§ **目標**:
以下の項目の行をすべて、一字一句変えずに書き出しなさい。ただし、画像は解答に含めないこと。

バウンディングボックスの座標データ
# # #

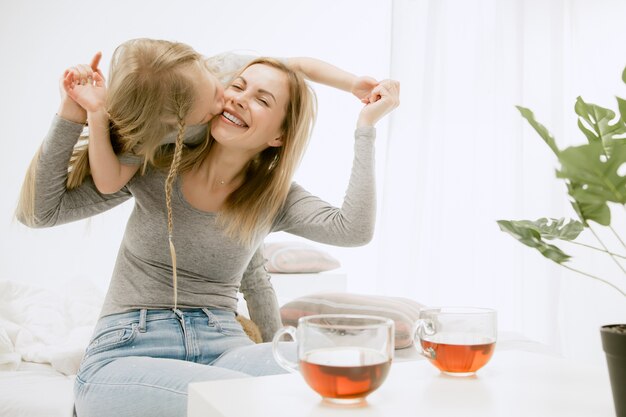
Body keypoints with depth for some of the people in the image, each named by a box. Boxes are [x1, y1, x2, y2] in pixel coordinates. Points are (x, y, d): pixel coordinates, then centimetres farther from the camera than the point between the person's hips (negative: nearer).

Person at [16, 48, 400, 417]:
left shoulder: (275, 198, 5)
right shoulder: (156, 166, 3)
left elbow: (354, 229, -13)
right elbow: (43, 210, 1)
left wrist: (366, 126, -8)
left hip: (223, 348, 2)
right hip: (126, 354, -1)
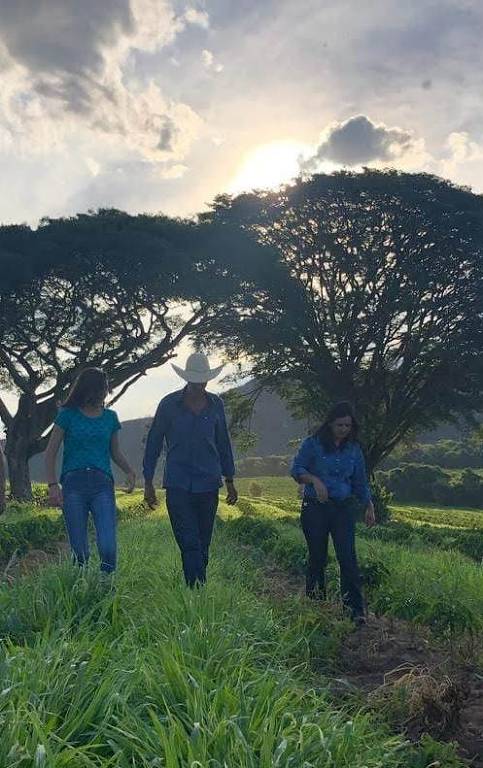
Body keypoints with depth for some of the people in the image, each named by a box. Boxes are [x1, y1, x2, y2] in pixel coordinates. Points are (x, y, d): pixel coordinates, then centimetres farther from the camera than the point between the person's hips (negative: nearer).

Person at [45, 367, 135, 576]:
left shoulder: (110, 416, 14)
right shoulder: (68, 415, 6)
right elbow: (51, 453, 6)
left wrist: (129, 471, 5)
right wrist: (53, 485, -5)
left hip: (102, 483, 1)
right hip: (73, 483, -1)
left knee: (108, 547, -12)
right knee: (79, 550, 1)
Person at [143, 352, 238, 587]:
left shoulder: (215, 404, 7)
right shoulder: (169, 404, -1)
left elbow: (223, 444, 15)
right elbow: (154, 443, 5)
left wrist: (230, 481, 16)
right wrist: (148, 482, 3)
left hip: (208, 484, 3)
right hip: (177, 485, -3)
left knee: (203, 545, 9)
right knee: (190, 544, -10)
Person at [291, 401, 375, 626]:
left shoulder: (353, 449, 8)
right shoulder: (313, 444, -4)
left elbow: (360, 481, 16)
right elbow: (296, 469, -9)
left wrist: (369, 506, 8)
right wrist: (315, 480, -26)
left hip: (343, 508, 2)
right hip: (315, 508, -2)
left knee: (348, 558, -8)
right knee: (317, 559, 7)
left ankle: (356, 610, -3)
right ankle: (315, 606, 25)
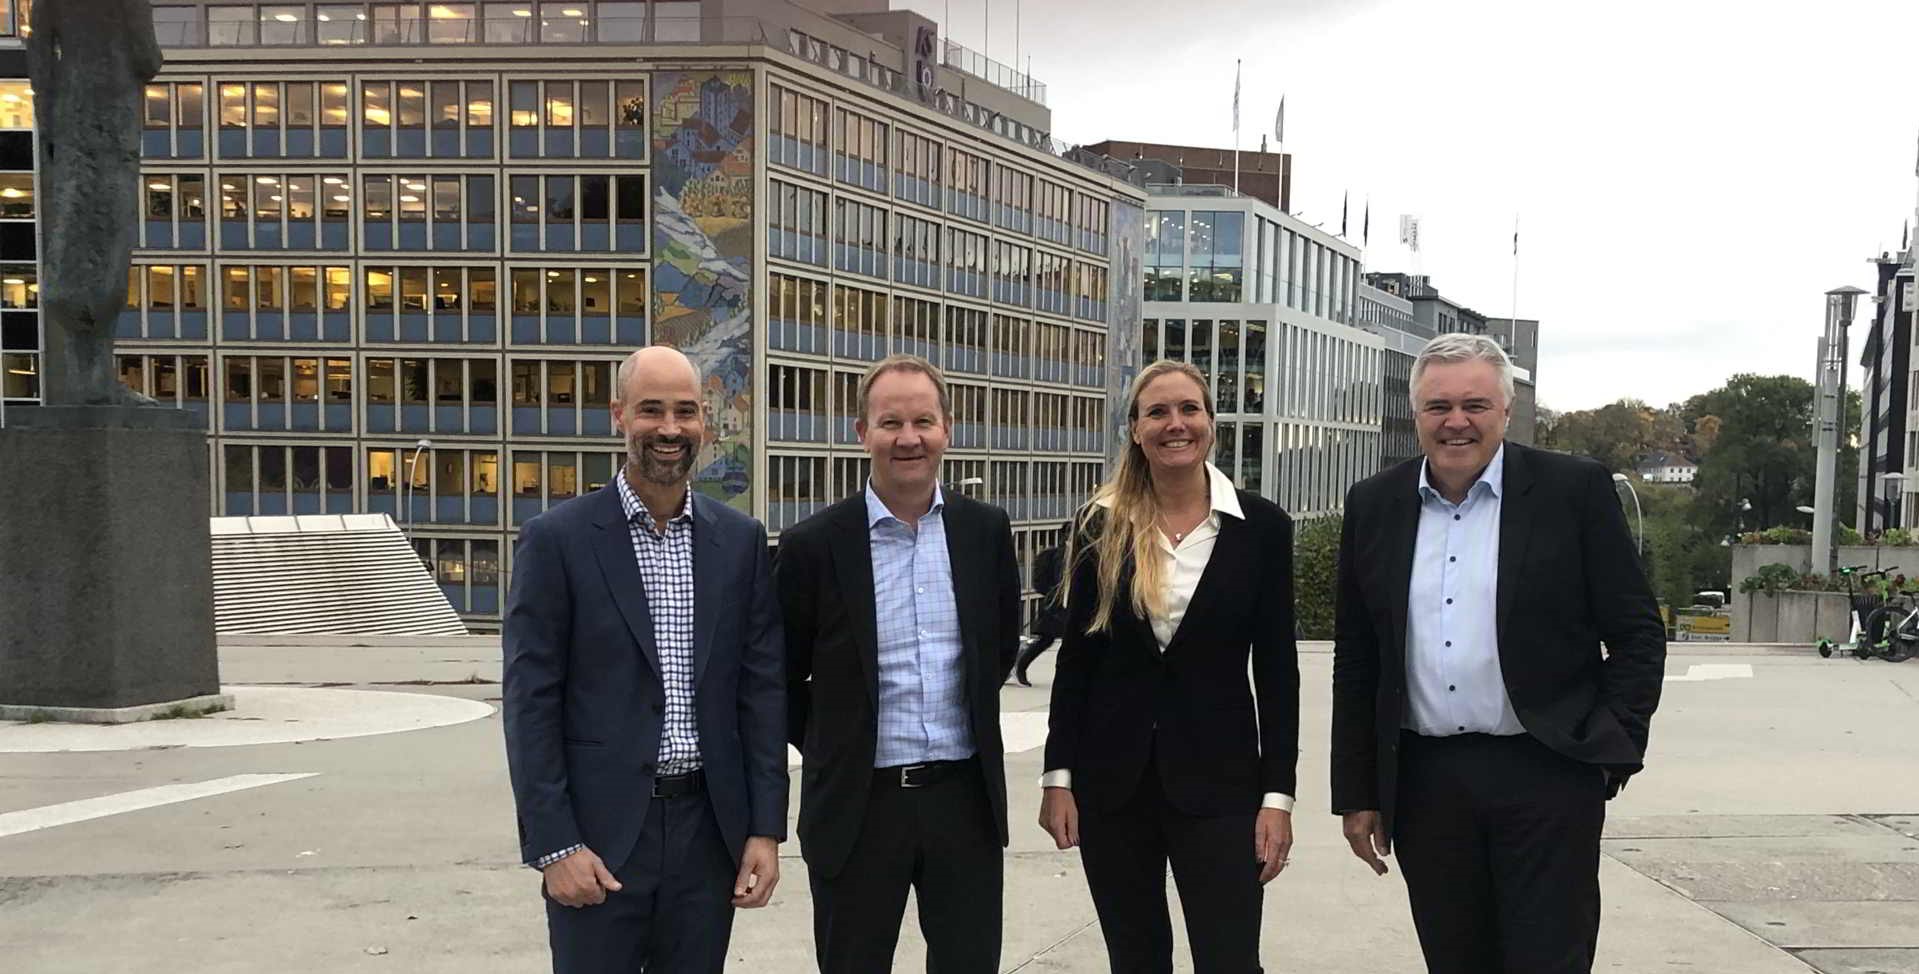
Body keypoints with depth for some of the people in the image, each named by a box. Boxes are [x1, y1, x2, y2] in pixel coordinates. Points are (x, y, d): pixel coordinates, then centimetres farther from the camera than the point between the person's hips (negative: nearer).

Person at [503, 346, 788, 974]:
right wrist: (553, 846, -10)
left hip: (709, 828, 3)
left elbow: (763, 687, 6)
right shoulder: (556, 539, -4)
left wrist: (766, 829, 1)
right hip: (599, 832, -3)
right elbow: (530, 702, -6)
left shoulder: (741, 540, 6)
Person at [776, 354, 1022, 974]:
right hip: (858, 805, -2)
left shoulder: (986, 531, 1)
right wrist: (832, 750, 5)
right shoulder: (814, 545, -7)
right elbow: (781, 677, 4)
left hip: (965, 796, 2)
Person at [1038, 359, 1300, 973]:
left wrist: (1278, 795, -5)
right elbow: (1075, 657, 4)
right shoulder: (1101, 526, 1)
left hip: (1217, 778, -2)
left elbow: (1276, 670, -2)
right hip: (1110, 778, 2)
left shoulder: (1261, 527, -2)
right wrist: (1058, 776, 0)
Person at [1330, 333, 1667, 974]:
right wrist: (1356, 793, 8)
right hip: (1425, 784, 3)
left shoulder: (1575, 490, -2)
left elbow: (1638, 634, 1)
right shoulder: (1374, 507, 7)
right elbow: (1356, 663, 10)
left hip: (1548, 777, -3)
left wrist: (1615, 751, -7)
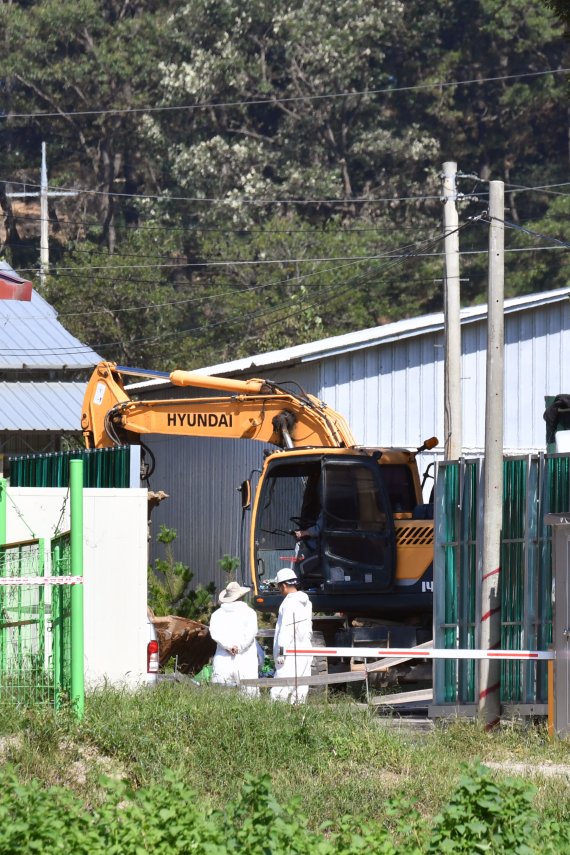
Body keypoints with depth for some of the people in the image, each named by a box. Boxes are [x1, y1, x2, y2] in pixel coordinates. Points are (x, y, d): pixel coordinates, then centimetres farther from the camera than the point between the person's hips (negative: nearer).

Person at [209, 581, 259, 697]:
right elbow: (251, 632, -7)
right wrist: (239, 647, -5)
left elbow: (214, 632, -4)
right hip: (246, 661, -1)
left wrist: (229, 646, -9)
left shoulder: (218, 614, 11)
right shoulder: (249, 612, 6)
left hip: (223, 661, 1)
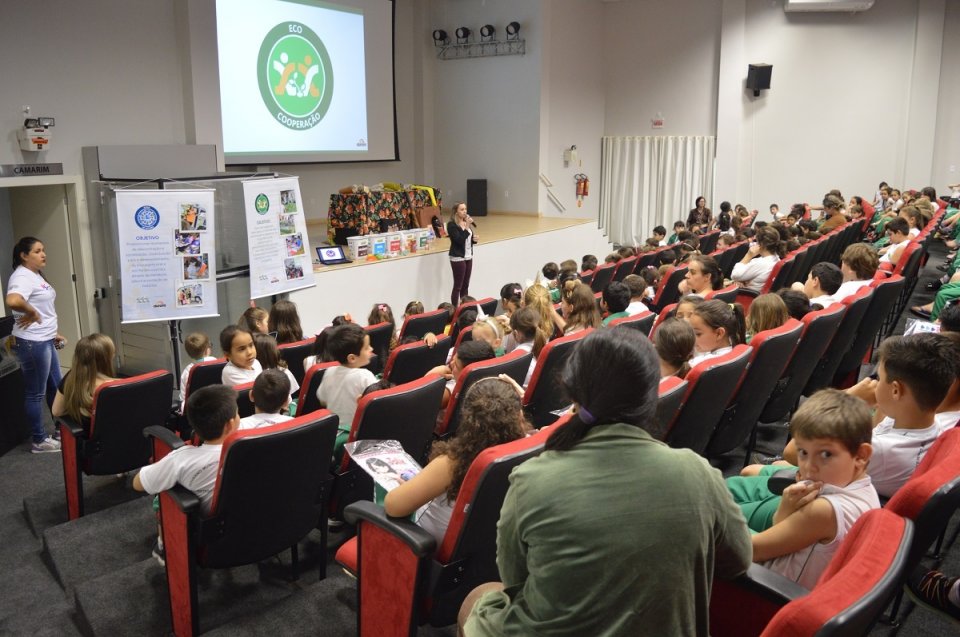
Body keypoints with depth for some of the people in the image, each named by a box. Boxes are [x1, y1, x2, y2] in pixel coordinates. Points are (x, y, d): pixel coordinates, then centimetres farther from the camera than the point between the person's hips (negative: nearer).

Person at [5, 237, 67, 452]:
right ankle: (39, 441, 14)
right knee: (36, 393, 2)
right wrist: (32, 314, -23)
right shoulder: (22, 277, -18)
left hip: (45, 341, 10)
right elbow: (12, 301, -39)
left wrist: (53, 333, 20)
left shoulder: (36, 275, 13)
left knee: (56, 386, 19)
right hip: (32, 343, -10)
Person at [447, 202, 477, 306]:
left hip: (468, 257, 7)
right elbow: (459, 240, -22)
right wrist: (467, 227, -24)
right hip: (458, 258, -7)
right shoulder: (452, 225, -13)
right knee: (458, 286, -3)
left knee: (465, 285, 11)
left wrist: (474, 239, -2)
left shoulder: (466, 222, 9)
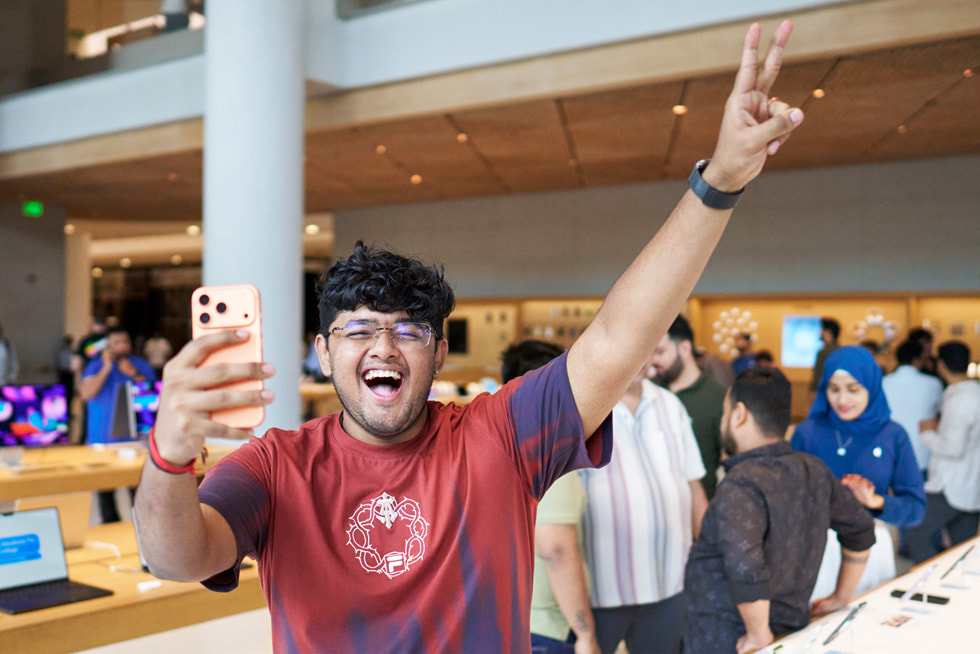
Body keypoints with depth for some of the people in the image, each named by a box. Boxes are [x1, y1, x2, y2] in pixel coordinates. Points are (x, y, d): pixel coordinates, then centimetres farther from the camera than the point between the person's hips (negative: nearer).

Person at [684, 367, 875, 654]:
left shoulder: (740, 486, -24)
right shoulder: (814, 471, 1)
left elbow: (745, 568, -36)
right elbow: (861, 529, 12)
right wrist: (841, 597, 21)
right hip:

# # #

§ **解答例**:
Body keypoints with depth for some of the people in the image, each named by a box. Boxes are [x1, y1, x2, y2] in pixel coordinates. Points are (x, y, d): pixel coordinates, then centimetres farther from the camera than the point between the person's hips (negative: nearer).

Person at [16, 48, 400, 417]:
left shoulder: (275, 198, 5)
right shoulder: (156, 166, 3)
left elbow: (354, 229, -13)
right elbow: (43, 210, 1)
left wrist: (366, 126, -8)
left hip: (223, 348, 2)
right hip: (126, 354, -1)
Body keypoints with depth for some of the people in the image, each named by a box. Boxes are [x1, y1, x2, y2] in pixel coordinates. Points are (x, y, d): pixel coordinates, then centimetres farther from the camera than the point between the person's hips (negative: nearer).

Person at [45, 367, 135, 576]:
left shoulder: (110, 416, 14)
right shoulder: (68, 415, 6)
right elbow: (51, 453, 6)
left wrist: (129, 471, 5)
right wrist: (53, 485, -5)
left hip: (102, 483, 1)
right hip: (73, 483, -1)
left knee: (108, 547, -12)
right knee: (79, 550, 1)
Person at [143, 352, 238, 587]:
left shoulder: (215, 404, 7)
right shoulder: (169, 404, -1)
left elbow: (223, 444, 15)
right elbow: (154, 443, 5)
left wrist: (230, 481, 16)
right wrist: (148, 482, 3)
left hip: (208, 484, 3)
right hip: (177, 485, -3)
left knee: (203, 545, 9)
right knee: (190, 544, -10)
Person at [291, 401, 375, 626]:
left shoulder: (353, 449, 8)
right shoulder: (313, 444, -4)
left elbow: (360, 481, 16)
right elbow: (296, 469, -9)
left wrist: (369, 506, 8)
right wrist: (315, 480, -26)
left hip: (343, 508, 2)
right hip: (315, 508, -2)
left knee: (348, 558, -8)
right knee: (317, 559, 7)
left ankle: (356, 610, -3)
right ankle: (315, 606, 25)
Body keypoints with depth for some of the people in the image, each named by a box. Boxes are [x1, y1, x2, y2] in pixel coordinates. Points are (x, y, d): pixel coordinates, then centimetres farther from the camera than the point between the person's hips (negative: nearer).

Person at [503, 346, 788, 974]:
right wrist: (553, 846, -10)
left hip: (709, 828, 3)
left elbow: (763, 687, 6)
right shoulder: (556, 539, -4)
left wrist: (766, 829, 1)
right hip: (599, 832, -3)
right elbow: (530, 702, -6)
left shoulder: (741, 540, 6)
Person at [776, 354, 1022, 974]:
right hip: (858, 805, -2)
left shoulder: (986, 531, 1)
right wrist: (832, 750, 5)
right shoulder: (814, 545, -7)
right elbow: (781, 677, 4)
left hip: (965, 796, 2)
Person at [1038, 359, 1300, 973]:
left wrist: (1278, 795, -5)
right elbow: (1075, 657, 4)
right shoulder: (1101, 526, 1)
left hip: (1217, 778, -2)
left elbow: (1276, 670, -2)
right hip: (1110, 778, 2)
left shoulder: (1261, 527, -2)
right wrist: (1058, 776, 0)
Person at [1330, 333, 1667, 974]:
right wrist: (1356, 793, 8)
right hip: (1425, 784, 3)
left shoulder: (1575, 490, -2)
left elbow: (1638, 634, 1)
right shoulder: (1374, 507, 7)
right elbow: (1356, 663, 10)
left hip: (1548, 777, -3)
left wrist: (1615, 751, -7)
Body keypoints with depth for some of the people in the image, each named by a box. Boxes are [x1, y1, x2, y2] in pixel coordinates. Points are (x, y, d): pixel coordinates, then centimetres farther from the camera than the point between the person's hips (negative: nearer).

Person at [209, 581, 259, 697]:
right elbow: (251, 632, -7)
right wrist: (239, 647, -5)
left elbow: (214, 632, -4)
right hip: (246, 661, -1)
left wrist: (229, 646, -9)
left shoulder: (218, 614, 11)
right shoulder: (249, 612, 6)
left hip: (223, 661, 1)
Body keypoints with depth for some of the people in the image, each named by a box. Boxes are [x1, y1, x2, y2] in pixel coordinates. Points are (x, y, d): pixel coordinates, then centimetres farther from the camera than the point between the person's hips (negative: nearer).

Person at [5, 237, 67, 452]:
right ankle: (39, 441, 14)
right knee: (36, 393, 2)
right wrist: (32, 314, -23)
right shoulder: (22, 277, -18)
left hip: (45, 341, 10)
right elbow: (12, 301, -39)
left wrist: (53, 333, 20)
left shoulder: (36, 275, 13)
left knee: (56, 386, 19)
right hip: (32, 343, -10)
Person at [447, 202, 477, 306]:
left hip: (468, 257, 7)
right elbow: (459, 240, -22)
right wrist: (467, 227, -24)
right hip: (458, 258, -7)
right shoulder: (452, 225, -13)
right knee: (458, 286, -3)
left knee: (465, 285, 11)
left wrist: (474, 239, -2)
left shoulder: (466, 222, 9)
Body keypoints with depth for some of the people in the image, each named by a box. Boxes are [x1, y1, x2, y2] in pixel coordinates. Points are (x, y, d): pixel coordinates, then centimetres farther from the camera than the point between the person's hips (negative: nearer).

Person at [684, 367, 875, 654]:
left shoulder: (740, 486, -24)
right shoulder: (814, 471, 1)
left elbow: (745, 568, -36)
right elbow: (861, 529, 12)
right wrist: (841, 597, 21)
right hip:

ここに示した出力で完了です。